On the other hand, I’m very disciplined and can turn it off and still enjoy the real action out there rather than just getting everything through the phone. Kids, they’re starting to do everything through social media. They don’t even talk to each other anymore when you sit at the table. So I think that is a big, big mistake and I think the parents should watch that and make sure there is some discipline in the house and say ‘When you sit down at this dinner table, we talk. We don’t talk through the iPhone. We talk. For this hour we’re sitting together for dinner. We talk and we hang out together.’ Those are rules I think parents should have. We did that, Maria and I, and have been very successful with that, and it helps us.
RI: What is the most valuable piece of advice for success that you could offer to our readers? You’ve won in every arena, in bodybuilding, the movies, and politics. What is the unifying factor of your success?
AS: First of all, find your passion, because it’s not going to help you if someone says ‘You would make a great salesman,’ but you really have no interest in selling. If you’re not passionate about it, then you can never be successful in it. You have to find your passion.
There was a woman at the Arnold Classic and she crushed a watermelon between her legs. As I’m walking away, the thing that came to mind was not ‘Oh, she’s crazy’ but I said to myself ‘She found what she could shine in.’ As crazy as it may be, it makes no difference because she was on the floor and bringing tremendous entertainment. There was a huge amount of people standing around her because she was squeezing one watermelon after the next between her legs, which none of us can do—and crushing it!
And making people say ‘Wow! Look at the power in her legs!’ and she was smiling and she was full of joy. That’s what it’s all about. She found what she is good at and she is using it to its fullest. It’s just a little example, but it reinforces what I said. You have to find what you’re passionate about. I was very fortunate always, to find what I was passionate about. And you know it was the weightlifting and bodybuilding, when I was 14 years old or later on with entertainment when I fell totally in love with being in front of the camera and performing. Then later on, I did not know that eventually I would turn into this passionate person about giving something back to my country.

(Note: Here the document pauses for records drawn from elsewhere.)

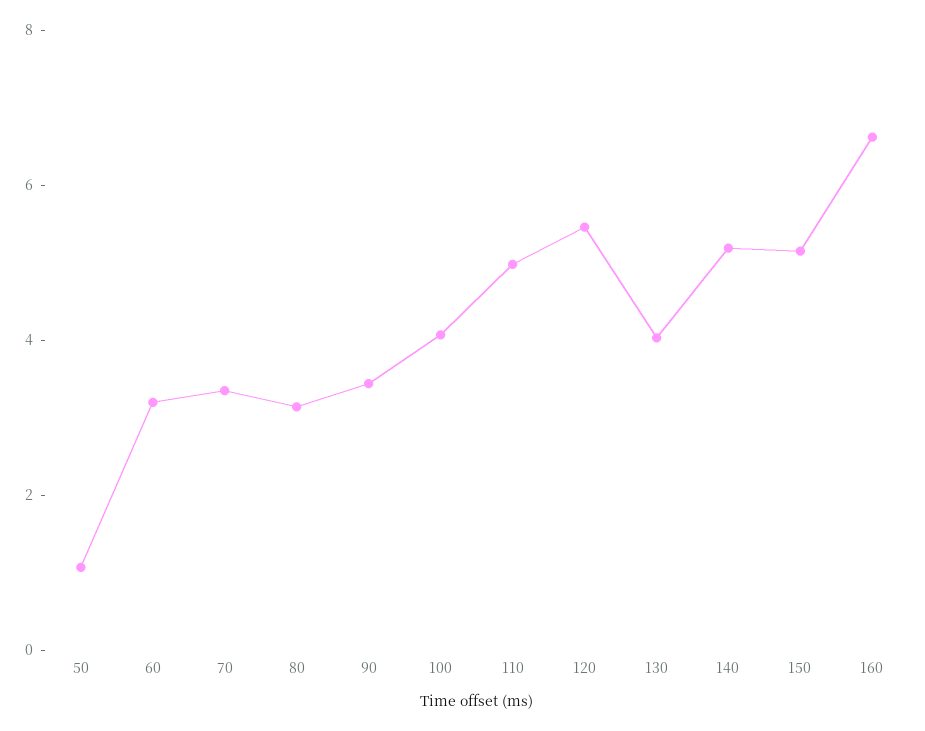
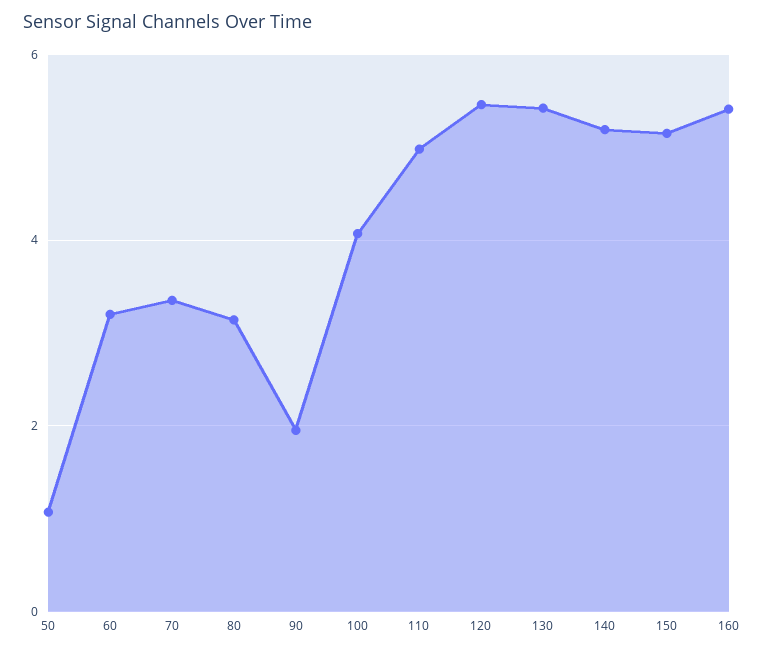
  {
    "50": 1,
    "60": 3.2,
    "70": 3.4,
    "80": 3.2,
-   "90": 3.5,
+   "90": 2,
    "100": 4,
    "110": 5,
    "120": 5.4,
-   "130": 4,
+   "130": 5.4,
    "140": 5.2,
    "150": 5.2,
-   "160": 6.5
+   "160": 5.4
  }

But I developed and found my passion. I remember that I felt so good to be working with the Special Olympics. I remember in 1977 training those guys and making them feel really feel happy about lifting weights. When I went home at night, I just felt happier than when I had done Stay Hungry or Pumping Iron or anything. So I found another passion of mine, giving back. So I went all out on that and eventually got to the point where I wanted to run for Governor, to really work full time for 40 million people here in California. I think that the thing is, passion. Find your passion, number one. Then number two is, you got to work your ass off. Don’t ever think anything comes easy. Everything is a struggle, everything takes 24 hours a day. Concentrate on it, be passionate about it, work your ass off. Work, work, work—that’s the way you can do it.
The other thing is there will be a lot of people in your life that will be saying ‘You will never make it’ or ‘This is stupid, what you’re doing here, what you’re trying here.’ Pay no attention to that. You can take their advice, weigh it, but that should not be your final answer. Always go with your passion. Always go with your instincts. My instincts told me that I can make it. I believed in myself, and so therefore I did not listen to the naysayers.